**RECORDS TO PROCESS:**
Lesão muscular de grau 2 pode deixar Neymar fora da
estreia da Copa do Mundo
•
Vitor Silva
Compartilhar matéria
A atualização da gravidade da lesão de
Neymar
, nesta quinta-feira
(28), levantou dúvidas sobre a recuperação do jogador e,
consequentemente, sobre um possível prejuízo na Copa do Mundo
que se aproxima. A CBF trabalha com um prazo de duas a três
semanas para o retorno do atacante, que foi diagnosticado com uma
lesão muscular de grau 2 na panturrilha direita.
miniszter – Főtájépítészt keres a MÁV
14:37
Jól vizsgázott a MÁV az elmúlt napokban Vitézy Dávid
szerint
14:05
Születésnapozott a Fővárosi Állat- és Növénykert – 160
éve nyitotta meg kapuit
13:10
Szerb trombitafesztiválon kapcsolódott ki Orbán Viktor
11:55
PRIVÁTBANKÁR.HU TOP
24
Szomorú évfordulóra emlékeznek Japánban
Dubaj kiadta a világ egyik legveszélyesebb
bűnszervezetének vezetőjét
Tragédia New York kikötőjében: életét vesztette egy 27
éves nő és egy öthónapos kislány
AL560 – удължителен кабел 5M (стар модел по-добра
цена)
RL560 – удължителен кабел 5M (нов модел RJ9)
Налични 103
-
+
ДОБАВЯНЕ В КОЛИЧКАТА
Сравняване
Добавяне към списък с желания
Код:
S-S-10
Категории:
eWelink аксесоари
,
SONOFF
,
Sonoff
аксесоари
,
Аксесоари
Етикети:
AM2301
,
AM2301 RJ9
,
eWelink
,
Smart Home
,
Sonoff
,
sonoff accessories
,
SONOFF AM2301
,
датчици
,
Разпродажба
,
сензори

==

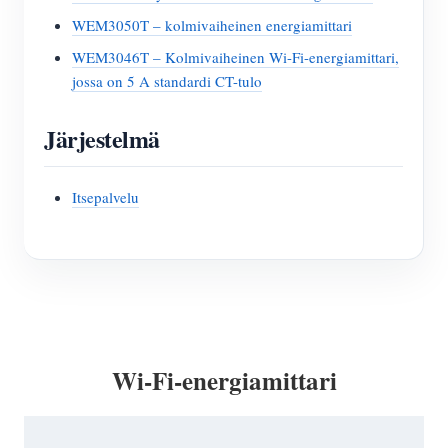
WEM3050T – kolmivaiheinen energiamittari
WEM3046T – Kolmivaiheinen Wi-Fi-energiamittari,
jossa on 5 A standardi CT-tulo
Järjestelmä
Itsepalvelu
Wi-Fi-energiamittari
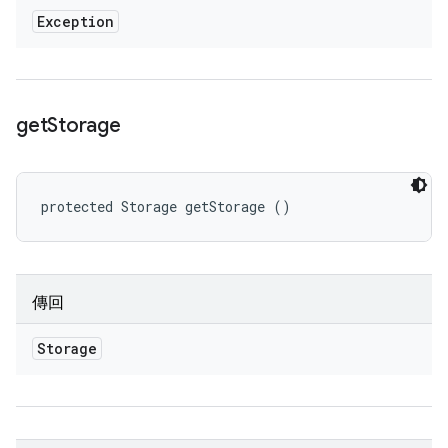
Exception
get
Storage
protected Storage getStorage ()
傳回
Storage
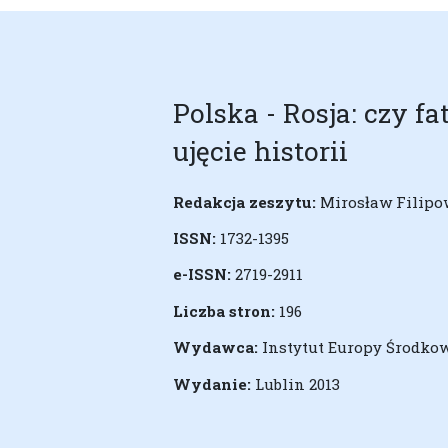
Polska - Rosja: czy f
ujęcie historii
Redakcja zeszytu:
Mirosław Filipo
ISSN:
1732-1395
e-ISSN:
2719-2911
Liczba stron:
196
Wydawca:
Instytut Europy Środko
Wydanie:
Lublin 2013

* * *

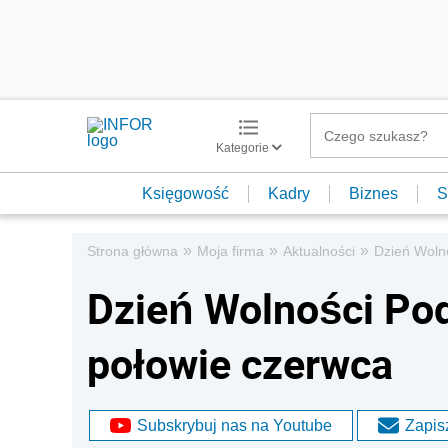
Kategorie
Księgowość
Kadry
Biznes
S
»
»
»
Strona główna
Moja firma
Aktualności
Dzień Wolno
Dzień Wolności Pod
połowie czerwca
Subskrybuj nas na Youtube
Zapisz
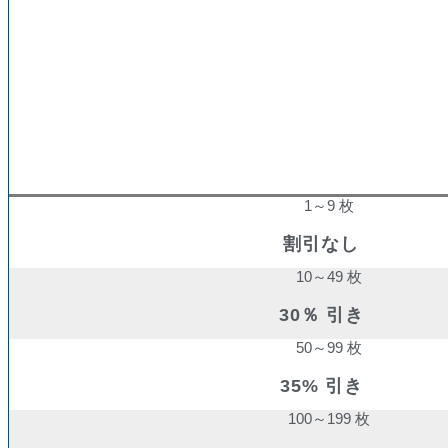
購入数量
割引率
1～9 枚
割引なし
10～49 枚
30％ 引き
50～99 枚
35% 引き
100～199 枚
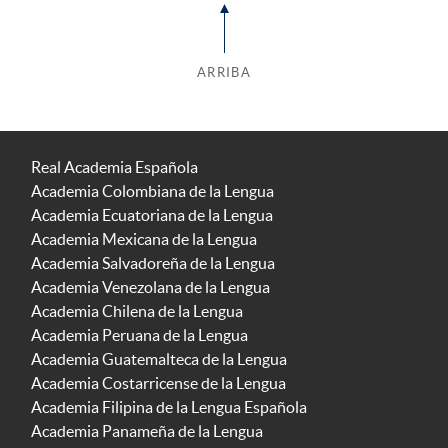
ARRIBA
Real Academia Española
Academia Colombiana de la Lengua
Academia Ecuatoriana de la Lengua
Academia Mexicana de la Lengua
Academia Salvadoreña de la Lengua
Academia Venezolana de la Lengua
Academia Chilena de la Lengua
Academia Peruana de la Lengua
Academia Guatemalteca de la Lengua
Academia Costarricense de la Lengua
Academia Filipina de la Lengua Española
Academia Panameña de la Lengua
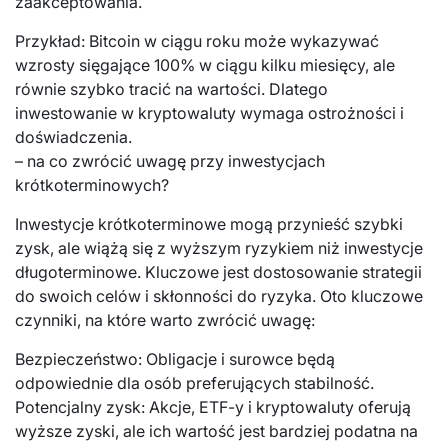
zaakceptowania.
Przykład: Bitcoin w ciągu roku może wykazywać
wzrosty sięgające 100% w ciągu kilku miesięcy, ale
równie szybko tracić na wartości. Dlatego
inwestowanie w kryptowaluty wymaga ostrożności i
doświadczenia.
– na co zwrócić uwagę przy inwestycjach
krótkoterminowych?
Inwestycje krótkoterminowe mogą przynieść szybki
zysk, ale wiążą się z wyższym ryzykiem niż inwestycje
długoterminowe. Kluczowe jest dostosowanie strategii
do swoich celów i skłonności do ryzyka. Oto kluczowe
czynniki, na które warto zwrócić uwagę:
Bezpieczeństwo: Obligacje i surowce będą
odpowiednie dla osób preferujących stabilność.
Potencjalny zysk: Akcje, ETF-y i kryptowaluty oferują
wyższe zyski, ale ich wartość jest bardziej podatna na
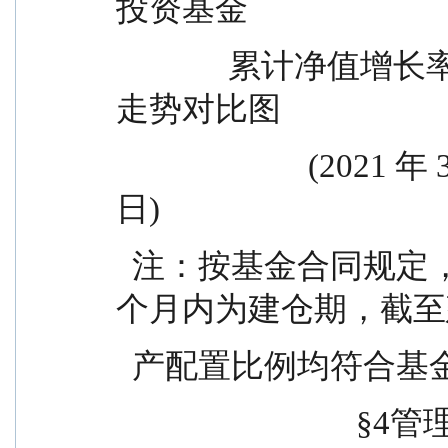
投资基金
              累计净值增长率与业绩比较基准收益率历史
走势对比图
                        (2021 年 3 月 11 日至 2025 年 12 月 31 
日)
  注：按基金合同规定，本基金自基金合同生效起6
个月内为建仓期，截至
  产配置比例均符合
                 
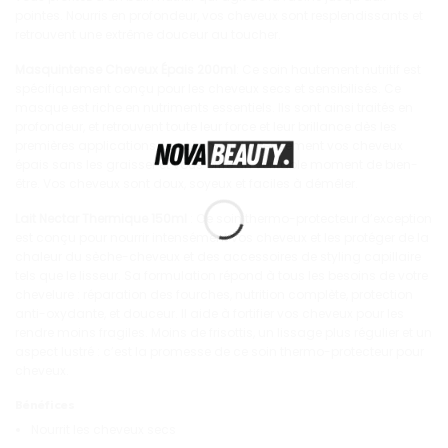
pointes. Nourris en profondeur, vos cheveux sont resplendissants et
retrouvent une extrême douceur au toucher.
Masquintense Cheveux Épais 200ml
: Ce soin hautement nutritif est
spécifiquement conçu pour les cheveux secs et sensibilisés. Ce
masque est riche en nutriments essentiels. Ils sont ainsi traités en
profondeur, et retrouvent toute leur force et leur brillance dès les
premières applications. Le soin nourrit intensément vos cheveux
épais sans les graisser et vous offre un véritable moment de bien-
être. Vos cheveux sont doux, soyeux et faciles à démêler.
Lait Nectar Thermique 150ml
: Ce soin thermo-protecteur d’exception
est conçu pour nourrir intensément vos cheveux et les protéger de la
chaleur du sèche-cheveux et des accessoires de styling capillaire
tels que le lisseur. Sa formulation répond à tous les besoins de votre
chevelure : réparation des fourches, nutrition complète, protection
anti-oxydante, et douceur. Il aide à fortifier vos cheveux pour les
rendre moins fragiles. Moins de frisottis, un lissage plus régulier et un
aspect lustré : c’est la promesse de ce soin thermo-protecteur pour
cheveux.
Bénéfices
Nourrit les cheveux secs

**HOW TO COMPLETE THIS TASK:**
Pull out each line above that contains the word "grau".

**WORKED SOLUTION:**
Lesão muscular de grau 2 pode deixar Neymar fora da
lesão muscular de grau 2 na panturrilha direita.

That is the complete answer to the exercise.